---- Quoted passage

Omron Corporation is a Japanese electronics company based in Kyoto, Japan. Omron was established by Kazuma Tateishi in 1933.

Omron’s primary business is the manufacture and sale of automation components, equipment, and systems. In the consumer and medical markets, it is known for medical equipment such as digital thermometers, blood pressure monitors, and nebulizers.

Omron developed the world’s first electronic ticket gate, which was named an IEEE Milestone in 2007, and was one of the first manufacturers of automated teller machines (ATM) with magnetic stripe card readers. The system consisted of machines that accepted punch-card commuter passes and machines that handled regular tickets with magnetically recorded (barcode) information.

Later, the Congress of Japan Railway Cybernetics (CJRC) established magnetic recording as the standard data recording technology for ticket gate machines. In response, Kintetsu and OMRON jointly developed an automated gate machine that met the CJRC’s standards with its ability to read magnetic commuter pass cards in 1971. In April of the same year, automated ticket gate machines were installed and put into operation at Kintetsu Railway’s 19 stations including Osaka-Abenobashi station. This large-scale, simultaneous deployment prompted many other railway companies to introduce automated ticket gates in their own systems.

--------
---- Supplied information

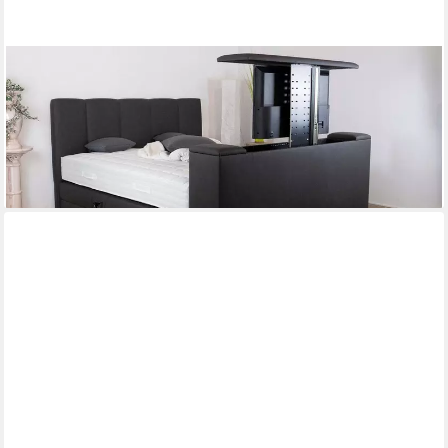
PAARA
Boxspringbett Chicago elektrisch verstellbar mit Motor + TV Lift,
mit einzigartigem Belüftungssystem
ab 2.925,00 €
lieferbar in 5 Wochen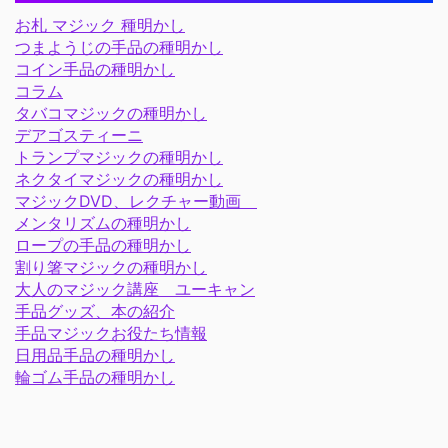
お札 マジック 種明かし
つまようじの手品の種明かし
コイン手品の種明かし
コラム
タバコマジックの種明かし
デアゴスティーニ
トランプマジックの種明かし
ネクタイマジックの種明かし
マジックDVD、レクチャー動画
メンタリズムの種明かし
ロープの手品の種明かし
割り箸マジックの種明かし
大人のマジック講座 ユーキャン
手品グッズ、本の紹介
手品マジックお役たち情報
日用品手品の種明かし
輪ゴム手品の種明かし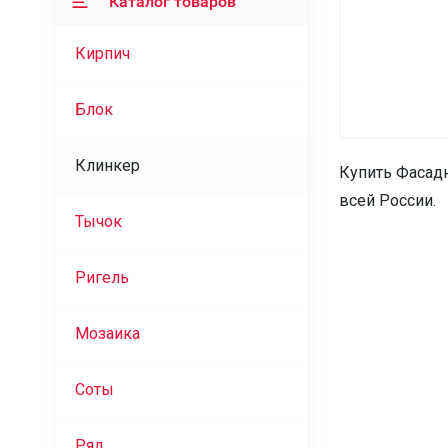
Каталог товаров
Кирпич
Блок
Клинкер
Купить Фасад
всей России.
Тычок
Ригель
Мозаика
Соты
Ряд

--------

> [Task set]:
a: From the passage about Omron, copy the words starting at "Omron’s primary business" and ending at "recorded (barcode) information.".
b: Name each type of medical equipment that the passage about Omron gives as an example of what the company is known for.
c: Go on with the passage about Omron from its last sentence.

> [Responses to the exercise]:
a:
Omron’s primary business is the manufacture and sale of automation components, equipment, and systems. In the consumer and medical markets, it is known for medical equipment such as digital thermometers, blood pressure monitors, and nebulizers.

Omron developed the world’s first electronic ticket gate, which was named an IEEE Milestone in 2007, and was one of the first manufacturers of automated teller machines (ATM) with magnetic stripe card readers. The system consisted of machines that accepted punch-card commuter passes and machines that handled regular tickets with magnetically recorded (barcode) information.

b: Digital thermometers, blood pressure monitors, and nebulizers.

c:
Recently, the deployment of automated ticket gates compatible with contactless IC cards has spread throughout Japan. At the same time, more and more rail, subway, bus, and other service companies allow the common use of a single IC card. New applications of automated ticket gates that go beyond inspecting train pass/tickets are also being promoted, such as OMRON’s new ‘Anshin Goopas’ (Goopas Child Safeguard). This service is designed to send an email notification to a parent’s mobile phone when a child commuting to school passes through a ticket gate using a specific IC card.